▸ **WHAT THE TASK REQUIRES**
Locate each line in the records containing "Союз". Copy it.

▸ **EXTRACTED INFORMATION**
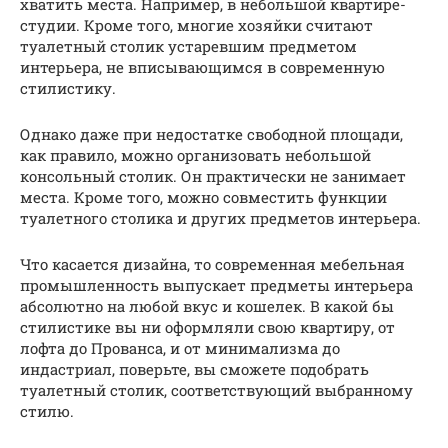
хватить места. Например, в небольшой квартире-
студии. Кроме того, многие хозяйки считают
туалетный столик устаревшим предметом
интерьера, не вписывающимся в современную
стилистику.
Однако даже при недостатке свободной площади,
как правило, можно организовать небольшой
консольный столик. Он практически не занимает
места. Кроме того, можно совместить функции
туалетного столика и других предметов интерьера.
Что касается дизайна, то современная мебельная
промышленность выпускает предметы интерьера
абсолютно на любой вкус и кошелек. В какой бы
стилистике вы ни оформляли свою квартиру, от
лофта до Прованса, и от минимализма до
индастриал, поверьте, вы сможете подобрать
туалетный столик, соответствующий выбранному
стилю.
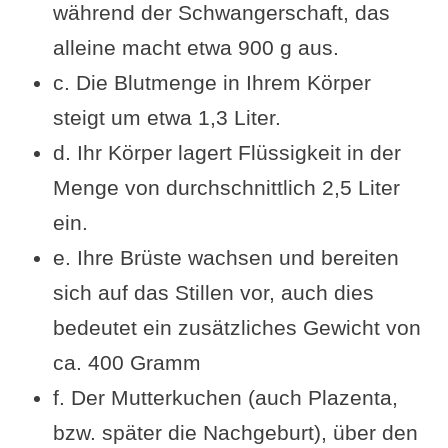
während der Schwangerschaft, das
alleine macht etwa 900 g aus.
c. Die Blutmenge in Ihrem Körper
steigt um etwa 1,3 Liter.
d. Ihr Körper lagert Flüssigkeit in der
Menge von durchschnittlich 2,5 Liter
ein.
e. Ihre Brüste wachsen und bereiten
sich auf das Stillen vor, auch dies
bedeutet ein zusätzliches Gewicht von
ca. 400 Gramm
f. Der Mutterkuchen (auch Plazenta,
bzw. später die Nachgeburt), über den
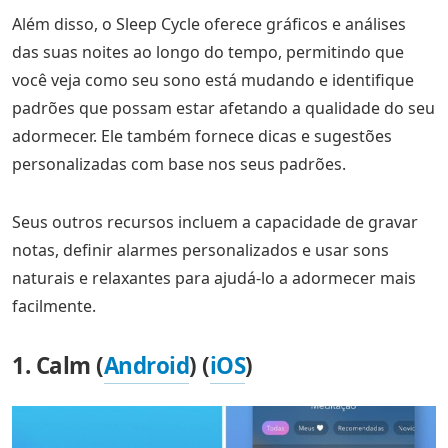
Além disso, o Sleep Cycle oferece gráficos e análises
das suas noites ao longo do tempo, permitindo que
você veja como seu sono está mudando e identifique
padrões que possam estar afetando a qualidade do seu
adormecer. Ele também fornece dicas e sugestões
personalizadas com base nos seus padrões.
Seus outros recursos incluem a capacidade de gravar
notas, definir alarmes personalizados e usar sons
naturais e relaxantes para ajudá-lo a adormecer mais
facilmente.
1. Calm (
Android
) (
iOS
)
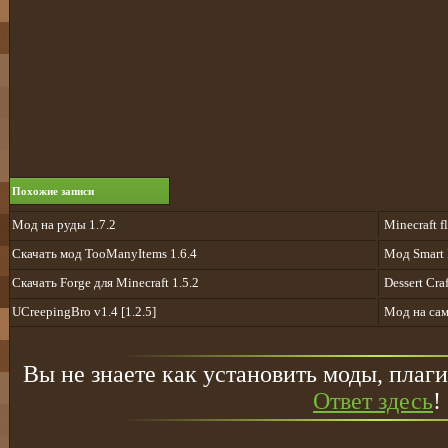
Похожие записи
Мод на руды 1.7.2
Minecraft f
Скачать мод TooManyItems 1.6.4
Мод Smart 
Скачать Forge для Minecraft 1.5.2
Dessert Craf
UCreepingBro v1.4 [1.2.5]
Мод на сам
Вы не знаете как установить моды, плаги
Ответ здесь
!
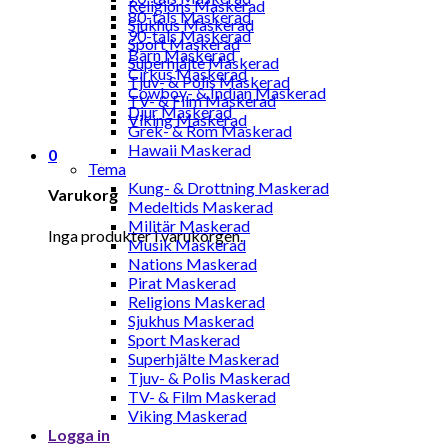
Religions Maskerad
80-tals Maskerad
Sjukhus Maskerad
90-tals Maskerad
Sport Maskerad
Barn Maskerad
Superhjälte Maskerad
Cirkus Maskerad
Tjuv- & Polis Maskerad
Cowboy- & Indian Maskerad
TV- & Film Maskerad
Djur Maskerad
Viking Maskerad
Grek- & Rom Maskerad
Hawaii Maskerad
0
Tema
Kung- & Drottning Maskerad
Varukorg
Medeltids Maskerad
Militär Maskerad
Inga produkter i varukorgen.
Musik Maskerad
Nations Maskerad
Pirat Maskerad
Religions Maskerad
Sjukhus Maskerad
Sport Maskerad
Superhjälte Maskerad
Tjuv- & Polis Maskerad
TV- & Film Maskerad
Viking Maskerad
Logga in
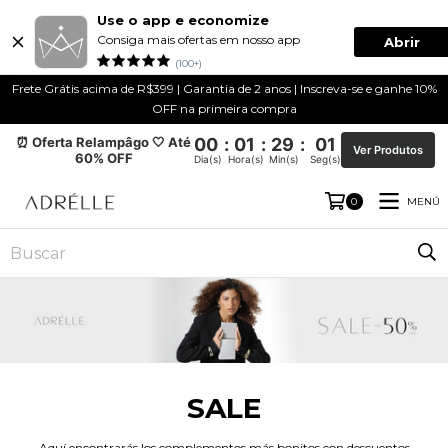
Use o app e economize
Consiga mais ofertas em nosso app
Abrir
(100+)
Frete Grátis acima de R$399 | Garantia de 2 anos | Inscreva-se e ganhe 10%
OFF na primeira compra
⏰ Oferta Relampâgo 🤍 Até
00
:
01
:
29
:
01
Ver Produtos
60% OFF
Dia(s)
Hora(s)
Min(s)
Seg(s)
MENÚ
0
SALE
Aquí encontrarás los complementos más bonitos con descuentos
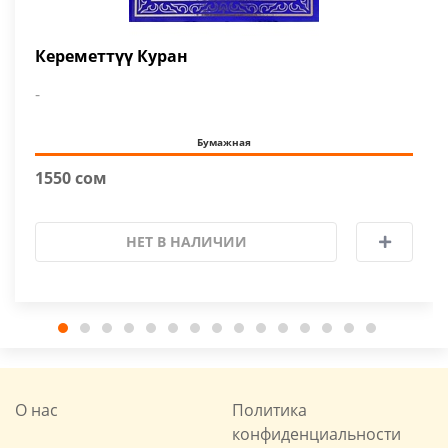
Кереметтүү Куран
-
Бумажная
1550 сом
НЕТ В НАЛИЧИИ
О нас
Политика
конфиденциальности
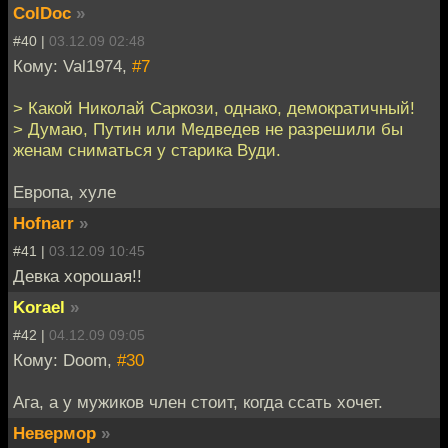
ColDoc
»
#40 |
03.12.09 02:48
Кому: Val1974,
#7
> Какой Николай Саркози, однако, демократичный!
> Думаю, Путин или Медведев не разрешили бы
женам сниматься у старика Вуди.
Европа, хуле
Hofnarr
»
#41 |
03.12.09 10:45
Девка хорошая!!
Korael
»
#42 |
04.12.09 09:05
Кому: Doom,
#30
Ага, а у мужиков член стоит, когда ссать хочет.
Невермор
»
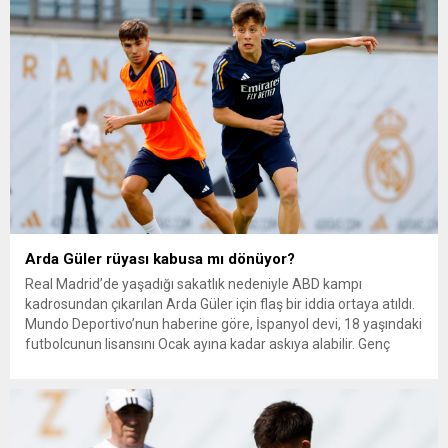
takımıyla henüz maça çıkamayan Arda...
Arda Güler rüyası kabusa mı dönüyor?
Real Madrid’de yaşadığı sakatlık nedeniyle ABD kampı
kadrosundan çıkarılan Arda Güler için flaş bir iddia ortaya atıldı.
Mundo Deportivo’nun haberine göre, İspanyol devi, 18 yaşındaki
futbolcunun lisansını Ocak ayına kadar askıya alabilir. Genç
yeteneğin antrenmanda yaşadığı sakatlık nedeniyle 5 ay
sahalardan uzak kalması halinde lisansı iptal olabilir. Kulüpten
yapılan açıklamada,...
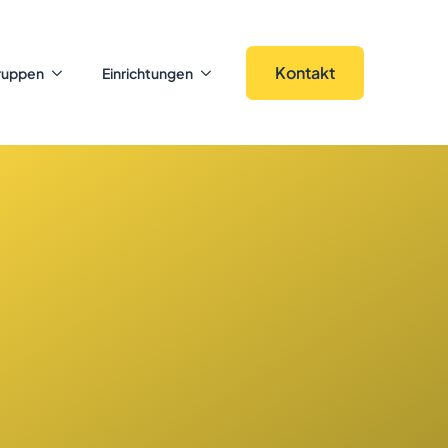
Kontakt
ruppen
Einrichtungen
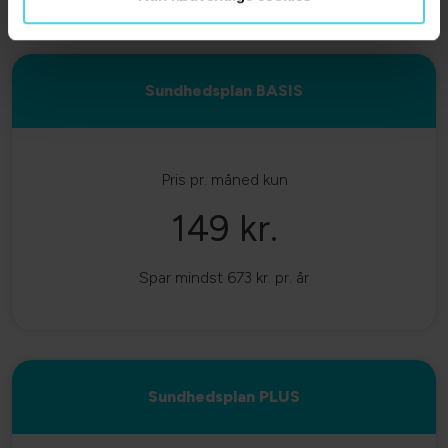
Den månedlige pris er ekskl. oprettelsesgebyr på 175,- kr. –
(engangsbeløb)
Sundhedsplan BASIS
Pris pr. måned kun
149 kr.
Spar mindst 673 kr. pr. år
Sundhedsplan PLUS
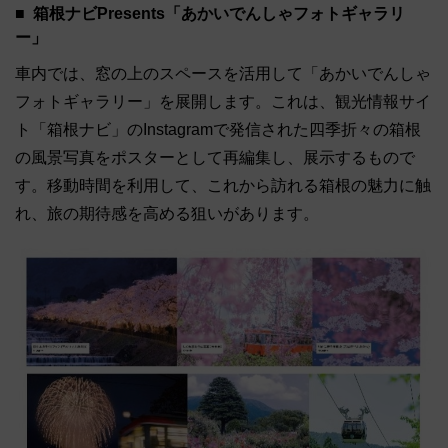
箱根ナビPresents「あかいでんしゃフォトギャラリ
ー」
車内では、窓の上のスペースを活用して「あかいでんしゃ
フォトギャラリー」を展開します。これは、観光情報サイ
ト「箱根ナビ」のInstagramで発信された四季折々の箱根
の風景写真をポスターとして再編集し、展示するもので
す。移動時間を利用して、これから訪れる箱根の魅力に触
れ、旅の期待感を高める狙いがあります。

...

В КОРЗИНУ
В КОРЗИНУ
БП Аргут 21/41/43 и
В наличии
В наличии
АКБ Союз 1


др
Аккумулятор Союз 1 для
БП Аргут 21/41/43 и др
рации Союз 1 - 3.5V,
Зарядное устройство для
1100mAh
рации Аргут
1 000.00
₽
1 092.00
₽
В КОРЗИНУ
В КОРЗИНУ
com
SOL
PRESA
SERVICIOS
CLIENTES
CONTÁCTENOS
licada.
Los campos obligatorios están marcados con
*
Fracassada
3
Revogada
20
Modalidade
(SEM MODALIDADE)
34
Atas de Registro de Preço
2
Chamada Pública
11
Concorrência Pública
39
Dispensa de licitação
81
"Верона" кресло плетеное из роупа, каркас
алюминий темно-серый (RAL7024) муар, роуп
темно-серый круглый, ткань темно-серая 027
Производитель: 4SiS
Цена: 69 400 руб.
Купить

▸ **SOLUTION FOR THIS TASK**
АКБ Союз 1
Аккумулятор Союз 1 для
рации Союз 1 - 3.5V,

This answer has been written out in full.